--- Dataset Enclosed Below ---

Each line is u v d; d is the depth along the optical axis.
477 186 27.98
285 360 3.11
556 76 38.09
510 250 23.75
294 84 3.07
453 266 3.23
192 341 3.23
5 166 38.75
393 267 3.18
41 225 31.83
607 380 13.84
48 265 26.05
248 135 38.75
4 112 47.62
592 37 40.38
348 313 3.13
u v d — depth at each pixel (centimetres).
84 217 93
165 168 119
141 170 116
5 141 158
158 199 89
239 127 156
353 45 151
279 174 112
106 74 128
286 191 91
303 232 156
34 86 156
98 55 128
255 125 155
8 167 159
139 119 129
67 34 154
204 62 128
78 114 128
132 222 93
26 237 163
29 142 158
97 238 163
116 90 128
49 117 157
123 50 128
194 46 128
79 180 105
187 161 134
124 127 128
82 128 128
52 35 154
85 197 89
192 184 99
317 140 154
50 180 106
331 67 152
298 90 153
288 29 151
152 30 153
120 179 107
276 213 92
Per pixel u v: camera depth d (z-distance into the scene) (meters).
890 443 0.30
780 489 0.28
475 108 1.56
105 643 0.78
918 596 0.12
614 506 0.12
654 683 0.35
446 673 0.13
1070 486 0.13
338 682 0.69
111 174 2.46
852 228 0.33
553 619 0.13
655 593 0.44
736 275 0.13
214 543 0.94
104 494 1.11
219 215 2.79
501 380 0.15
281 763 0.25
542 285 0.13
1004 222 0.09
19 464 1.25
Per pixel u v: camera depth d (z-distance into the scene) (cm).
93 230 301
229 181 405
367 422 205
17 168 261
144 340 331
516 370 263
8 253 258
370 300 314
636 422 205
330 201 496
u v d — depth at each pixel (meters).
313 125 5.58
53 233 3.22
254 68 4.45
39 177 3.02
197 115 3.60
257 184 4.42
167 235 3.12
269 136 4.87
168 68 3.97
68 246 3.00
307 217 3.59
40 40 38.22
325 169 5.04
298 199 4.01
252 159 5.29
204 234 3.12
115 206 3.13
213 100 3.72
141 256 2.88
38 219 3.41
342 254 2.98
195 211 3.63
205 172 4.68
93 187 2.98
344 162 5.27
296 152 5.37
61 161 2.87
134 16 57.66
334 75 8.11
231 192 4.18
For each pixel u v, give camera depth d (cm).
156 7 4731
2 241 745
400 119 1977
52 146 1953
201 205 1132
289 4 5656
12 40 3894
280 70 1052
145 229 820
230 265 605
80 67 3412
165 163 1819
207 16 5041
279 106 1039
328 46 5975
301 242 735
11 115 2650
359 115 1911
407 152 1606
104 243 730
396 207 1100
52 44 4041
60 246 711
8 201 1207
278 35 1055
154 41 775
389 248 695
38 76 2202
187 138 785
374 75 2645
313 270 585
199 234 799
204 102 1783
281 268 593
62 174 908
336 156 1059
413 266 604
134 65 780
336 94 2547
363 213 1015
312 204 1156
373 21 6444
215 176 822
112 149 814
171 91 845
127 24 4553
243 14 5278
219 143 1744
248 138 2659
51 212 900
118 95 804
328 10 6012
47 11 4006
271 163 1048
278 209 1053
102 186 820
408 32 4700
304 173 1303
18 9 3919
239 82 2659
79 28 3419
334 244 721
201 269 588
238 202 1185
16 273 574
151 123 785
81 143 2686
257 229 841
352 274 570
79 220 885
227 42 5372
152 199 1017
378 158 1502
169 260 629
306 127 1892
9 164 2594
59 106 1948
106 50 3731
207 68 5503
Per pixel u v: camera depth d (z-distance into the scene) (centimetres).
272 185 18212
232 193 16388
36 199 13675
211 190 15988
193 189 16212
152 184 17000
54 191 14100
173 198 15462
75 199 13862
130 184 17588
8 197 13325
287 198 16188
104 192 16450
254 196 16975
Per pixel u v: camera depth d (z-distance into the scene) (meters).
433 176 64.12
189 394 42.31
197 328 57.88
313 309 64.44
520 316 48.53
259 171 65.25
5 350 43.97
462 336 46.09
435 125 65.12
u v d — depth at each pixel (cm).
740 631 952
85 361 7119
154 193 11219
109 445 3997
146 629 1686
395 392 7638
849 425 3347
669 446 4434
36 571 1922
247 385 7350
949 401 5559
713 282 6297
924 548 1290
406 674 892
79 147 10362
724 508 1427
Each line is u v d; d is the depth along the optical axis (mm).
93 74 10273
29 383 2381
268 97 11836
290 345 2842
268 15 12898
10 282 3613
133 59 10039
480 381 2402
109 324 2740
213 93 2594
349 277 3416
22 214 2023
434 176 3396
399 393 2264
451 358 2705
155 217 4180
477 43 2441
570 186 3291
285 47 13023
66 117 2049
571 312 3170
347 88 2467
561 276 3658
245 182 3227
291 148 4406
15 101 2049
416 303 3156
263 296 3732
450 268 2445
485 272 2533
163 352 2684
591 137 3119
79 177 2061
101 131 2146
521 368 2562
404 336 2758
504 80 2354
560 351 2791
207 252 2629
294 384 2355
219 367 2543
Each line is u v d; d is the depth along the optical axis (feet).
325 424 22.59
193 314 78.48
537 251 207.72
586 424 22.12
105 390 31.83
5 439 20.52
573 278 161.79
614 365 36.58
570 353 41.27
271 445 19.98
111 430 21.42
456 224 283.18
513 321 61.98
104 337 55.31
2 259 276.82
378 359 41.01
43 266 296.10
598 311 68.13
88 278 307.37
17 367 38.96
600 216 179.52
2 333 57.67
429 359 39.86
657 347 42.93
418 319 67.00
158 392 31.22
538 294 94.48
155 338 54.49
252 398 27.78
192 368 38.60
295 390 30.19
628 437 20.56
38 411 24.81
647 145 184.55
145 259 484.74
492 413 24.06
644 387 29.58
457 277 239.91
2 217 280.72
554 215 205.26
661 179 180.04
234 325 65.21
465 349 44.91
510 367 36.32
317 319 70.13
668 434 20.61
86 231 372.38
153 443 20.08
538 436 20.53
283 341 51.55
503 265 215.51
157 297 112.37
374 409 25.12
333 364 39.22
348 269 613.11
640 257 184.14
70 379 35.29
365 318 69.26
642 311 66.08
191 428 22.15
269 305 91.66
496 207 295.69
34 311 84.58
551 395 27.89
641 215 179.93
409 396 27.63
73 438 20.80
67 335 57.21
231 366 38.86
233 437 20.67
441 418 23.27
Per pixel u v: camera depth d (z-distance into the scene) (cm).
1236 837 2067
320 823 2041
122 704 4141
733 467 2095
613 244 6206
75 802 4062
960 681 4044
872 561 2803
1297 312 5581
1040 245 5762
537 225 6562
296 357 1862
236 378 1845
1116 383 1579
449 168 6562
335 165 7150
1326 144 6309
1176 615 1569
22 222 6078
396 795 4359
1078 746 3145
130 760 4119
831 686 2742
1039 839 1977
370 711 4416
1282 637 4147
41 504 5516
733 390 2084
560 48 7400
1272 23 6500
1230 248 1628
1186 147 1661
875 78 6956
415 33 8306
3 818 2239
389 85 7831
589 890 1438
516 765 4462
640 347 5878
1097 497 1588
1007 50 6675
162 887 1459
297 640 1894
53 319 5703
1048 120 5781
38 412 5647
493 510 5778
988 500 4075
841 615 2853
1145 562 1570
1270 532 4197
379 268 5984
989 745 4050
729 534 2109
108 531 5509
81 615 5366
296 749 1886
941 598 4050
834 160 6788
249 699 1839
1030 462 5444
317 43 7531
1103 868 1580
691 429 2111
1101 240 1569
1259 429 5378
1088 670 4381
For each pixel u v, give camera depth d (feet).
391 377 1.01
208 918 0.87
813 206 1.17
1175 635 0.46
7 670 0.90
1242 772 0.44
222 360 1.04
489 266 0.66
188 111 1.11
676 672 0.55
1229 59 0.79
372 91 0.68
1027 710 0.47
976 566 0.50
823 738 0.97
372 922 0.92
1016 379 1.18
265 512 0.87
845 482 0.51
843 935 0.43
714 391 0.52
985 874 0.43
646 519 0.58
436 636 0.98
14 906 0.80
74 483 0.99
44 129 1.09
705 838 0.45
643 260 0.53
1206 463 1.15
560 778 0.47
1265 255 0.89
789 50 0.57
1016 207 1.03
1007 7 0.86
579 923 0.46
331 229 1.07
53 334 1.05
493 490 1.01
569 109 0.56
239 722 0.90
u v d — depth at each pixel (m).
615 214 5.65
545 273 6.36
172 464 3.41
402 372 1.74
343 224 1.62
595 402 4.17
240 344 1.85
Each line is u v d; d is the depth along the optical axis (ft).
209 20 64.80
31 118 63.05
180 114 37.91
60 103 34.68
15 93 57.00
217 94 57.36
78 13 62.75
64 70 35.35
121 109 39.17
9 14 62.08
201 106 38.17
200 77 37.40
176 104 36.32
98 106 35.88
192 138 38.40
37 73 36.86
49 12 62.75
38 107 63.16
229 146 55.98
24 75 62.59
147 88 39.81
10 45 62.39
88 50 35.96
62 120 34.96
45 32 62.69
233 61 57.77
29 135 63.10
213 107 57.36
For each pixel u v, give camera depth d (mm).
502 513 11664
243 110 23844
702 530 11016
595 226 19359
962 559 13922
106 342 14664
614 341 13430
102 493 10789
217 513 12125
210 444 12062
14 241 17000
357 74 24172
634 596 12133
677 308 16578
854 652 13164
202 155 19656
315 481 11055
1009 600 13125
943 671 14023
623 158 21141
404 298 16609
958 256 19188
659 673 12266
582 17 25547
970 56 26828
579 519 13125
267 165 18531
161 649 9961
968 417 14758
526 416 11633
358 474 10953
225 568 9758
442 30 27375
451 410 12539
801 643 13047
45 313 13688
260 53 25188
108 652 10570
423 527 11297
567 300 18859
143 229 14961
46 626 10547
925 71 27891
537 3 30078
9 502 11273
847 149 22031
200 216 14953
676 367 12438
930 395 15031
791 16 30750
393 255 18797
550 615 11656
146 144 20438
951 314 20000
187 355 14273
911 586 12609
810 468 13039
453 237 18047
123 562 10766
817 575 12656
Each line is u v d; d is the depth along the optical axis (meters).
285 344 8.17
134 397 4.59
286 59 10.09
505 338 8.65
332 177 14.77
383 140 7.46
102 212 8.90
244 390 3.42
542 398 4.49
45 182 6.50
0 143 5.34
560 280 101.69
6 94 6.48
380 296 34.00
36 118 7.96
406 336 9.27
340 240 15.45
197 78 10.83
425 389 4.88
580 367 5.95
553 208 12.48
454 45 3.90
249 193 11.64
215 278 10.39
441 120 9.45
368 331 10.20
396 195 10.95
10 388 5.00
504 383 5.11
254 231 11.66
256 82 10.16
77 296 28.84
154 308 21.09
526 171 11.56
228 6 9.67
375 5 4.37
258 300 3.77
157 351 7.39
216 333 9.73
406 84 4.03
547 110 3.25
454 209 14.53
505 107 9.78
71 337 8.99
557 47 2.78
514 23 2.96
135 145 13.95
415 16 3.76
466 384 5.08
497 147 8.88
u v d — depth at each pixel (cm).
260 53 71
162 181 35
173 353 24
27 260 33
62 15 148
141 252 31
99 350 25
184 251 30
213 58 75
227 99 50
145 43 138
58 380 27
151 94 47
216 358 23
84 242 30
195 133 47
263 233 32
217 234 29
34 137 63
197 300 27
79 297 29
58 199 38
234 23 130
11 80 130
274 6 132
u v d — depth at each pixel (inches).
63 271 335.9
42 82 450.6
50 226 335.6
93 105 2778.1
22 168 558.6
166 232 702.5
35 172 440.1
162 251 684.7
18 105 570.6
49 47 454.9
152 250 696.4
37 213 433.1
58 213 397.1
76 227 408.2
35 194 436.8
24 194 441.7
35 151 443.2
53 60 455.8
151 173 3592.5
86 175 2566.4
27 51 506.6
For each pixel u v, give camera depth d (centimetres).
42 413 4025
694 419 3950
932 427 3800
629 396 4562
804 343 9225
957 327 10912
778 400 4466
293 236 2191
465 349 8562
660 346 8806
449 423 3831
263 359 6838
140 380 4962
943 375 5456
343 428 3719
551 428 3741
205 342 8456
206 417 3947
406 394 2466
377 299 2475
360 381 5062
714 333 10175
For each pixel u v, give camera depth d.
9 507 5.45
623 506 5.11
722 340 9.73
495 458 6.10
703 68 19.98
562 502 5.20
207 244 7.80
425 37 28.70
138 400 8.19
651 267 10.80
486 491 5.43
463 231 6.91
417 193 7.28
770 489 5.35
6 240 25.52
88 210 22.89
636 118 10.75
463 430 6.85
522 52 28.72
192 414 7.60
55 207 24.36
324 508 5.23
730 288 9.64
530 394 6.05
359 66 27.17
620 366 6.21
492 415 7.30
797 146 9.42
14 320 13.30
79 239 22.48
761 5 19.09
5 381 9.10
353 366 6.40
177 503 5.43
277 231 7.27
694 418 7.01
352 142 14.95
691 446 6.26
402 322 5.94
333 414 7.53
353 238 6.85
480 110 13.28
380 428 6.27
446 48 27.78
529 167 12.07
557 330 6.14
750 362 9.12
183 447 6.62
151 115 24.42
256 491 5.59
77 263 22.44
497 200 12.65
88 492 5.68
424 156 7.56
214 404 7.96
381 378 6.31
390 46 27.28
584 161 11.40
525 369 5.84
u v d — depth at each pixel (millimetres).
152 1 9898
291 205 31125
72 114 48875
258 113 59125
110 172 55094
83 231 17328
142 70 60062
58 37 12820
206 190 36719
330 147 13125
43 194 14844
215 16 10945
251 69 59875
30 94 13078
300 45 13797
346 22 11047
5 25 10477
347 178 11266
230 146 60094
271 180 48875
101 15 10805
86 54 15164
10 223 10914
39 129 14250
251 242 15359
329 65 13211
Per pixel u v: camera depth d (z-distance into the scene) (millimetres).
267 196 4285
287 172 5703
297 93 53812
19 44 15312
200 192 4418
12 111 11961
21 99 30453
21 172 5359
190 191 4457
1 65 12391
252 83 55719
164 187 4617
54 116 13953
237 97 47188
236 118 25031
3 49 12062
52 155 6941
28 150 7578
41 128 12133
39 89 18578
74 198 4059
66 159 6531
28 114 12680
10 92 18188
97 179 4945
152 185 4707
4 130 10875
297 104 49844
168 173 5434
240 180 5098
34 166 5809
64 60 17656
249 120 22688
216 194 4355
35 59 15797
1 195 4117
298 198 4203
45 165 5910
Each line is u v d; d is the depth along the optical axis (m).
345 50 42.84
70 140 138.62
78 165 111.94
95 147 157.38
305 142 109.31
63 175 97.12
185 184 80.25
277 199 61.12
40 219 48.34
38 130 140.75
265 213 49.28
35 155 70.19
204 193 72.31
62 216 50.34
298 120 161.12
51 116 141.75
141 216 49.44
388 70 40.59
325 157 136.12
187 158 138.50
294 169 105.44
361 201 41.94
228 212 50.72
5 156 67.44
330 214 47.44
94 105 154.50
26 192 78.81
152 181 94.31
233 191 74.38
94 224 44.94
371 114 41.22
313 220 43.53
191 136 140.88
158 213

--- End of Enclosed Dataset ---

The answer must be every line from the records above that contains the word "axis", copied in full.

Each line is u v d; d is the depth along the optical axis.
Each line is u v d; d is the depth along the optical axis (mm).
Each line is u v d; d is the depth along the optical axis (feet).
Each line is u v d; d is the depth along the optical axis (ft).
Each line is u v d; d is the depth along the optical axis (meters).
Each line is u v d; d is the depth along the optical axis (m).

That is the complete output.